Witajcie :P Mam smutnego newsa, ten rozdział jest przed ostatni :/ jeszcze jeden i epilog.
Mam pomysł na nowe opowiadanie ale nwm czy wapali xx
Patrzyłam w szoku na swojego brata, na to jak się zmienił, zmęrzniał. Już nie jest tym samym nastolatkiem co kilka lat temu. Nie jest tym samym chłopakiem, a ja nie jestem tą samą dziewczyną. Pokaże mu że umiem sobie sama radzić, że daję radę bez niego. Jestem niezależna i jakiś tam chłopak w tym przypadku mój brat nie jest mi potrzebny.
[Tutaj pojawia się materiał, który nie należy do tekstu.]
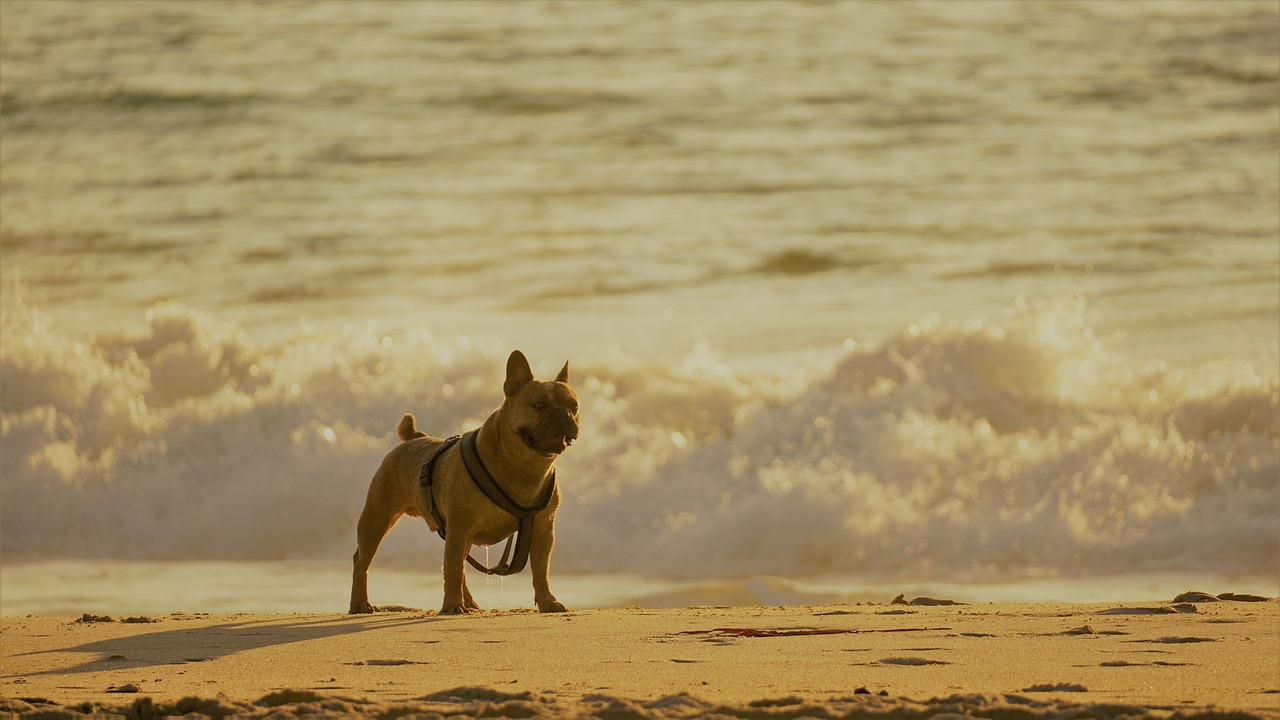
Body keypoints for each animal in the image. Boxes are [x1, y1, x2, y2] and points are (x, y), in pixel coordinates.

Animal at [345, 348, 576, 609]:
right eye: (539, 405)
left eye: (575, 406)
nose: (563, 413)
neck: (524, 465)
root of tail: (414, 438)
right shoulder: (459, 525)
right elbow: (454, 568)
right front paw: (453, 606)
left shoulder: (543, 528)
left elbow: (540, 569)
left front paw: (547, 601)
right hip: (377, 517)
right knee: (362, 560)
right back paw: (360, 604)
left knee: (458, 564)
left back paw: (470, 603)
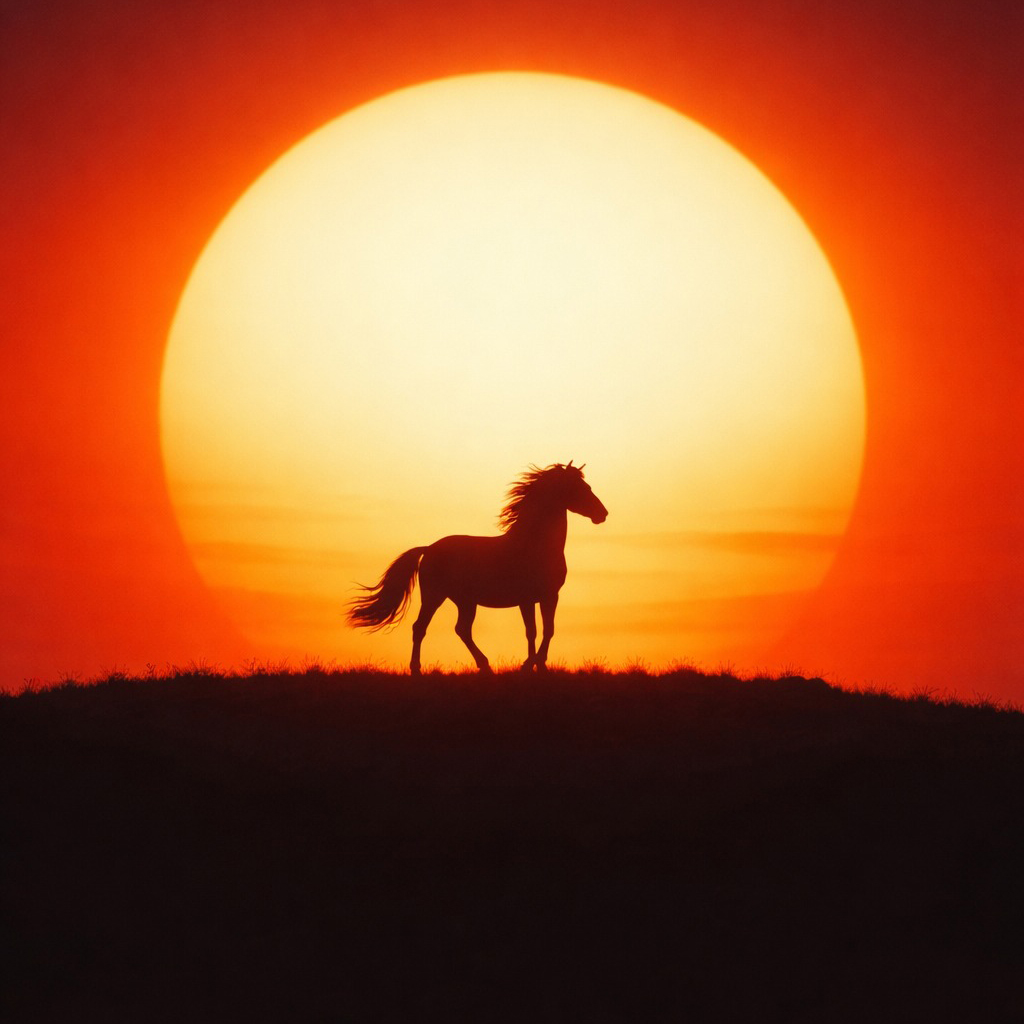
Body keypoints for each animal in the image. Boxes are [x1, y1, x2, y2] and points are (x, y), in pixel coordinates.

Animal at [346, 462, 608, 674]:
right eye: (581, 488)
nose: (602, 514)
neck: (534, 544)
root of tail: (429, 548)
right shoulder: (532, 598)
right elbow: (537, 631)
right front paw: (531, 665)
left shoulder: (544, 597)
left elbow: (543, 630)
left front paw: (536, 666)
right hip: (434, 596)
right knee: (421, 627)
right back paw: (417, 669)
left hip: (465, 601)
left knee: (462, 629)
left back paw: (484, 665)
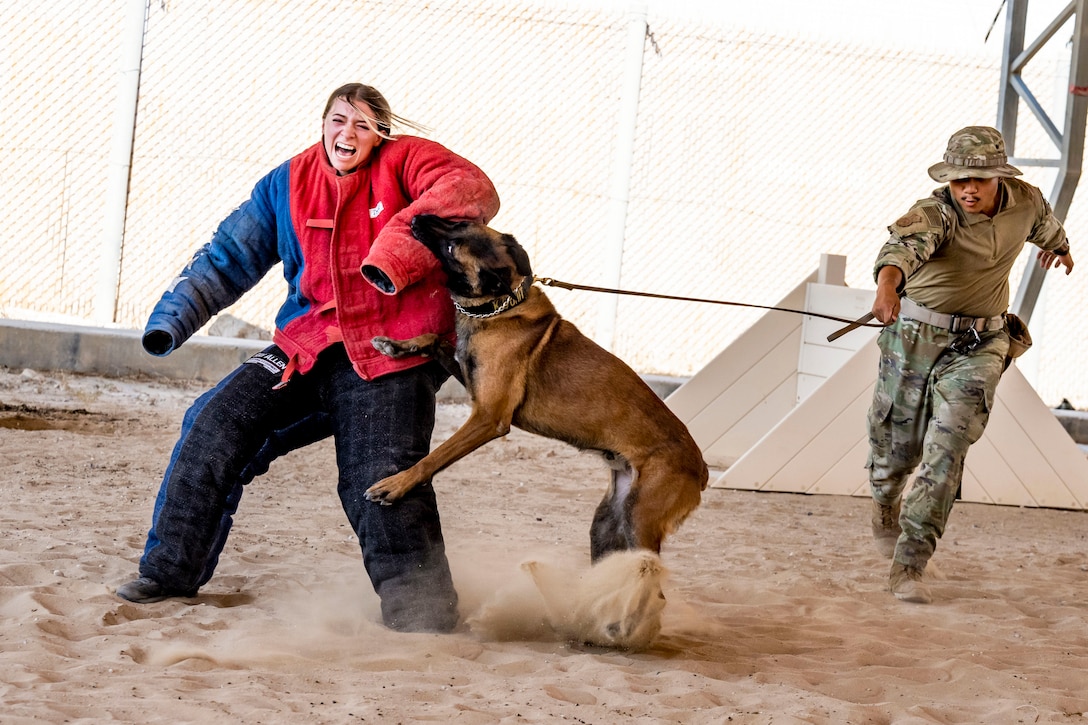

Ten pożal się gang mojego brata szedł z dumą wypisaną na twarzy. Zobaczymy czy będzie taki zadowolony gdy mnie rozpozna, oczywiście jeżeli to wogle zrobi. Jego "przyjaciele" przystanęli przy swoich autach i przyglądali się wszystkim zebranym. Najbardziej wrzucający się w oczy był wysoki, umięśniony szatyn który prawdopodbnie był ich szefem, a Jeremy jego prawą ręką sądząc po jego zachowaniu. Gdy wzrok jego "dowódcy" zatrzymał się na mnie i chłopakach spojrzałam na niego wyzywając widząc jak się na mnie gapi. Powoli nie chcąc żeby pomyślał że się go boje czy coś odwróciłam się do chłopaków gestem ręki pokazując na osoby znajdujące się za mną. Jak na zawołanie Ashton się cały spiął i wilkiem patrzył na wyżej wymienionych.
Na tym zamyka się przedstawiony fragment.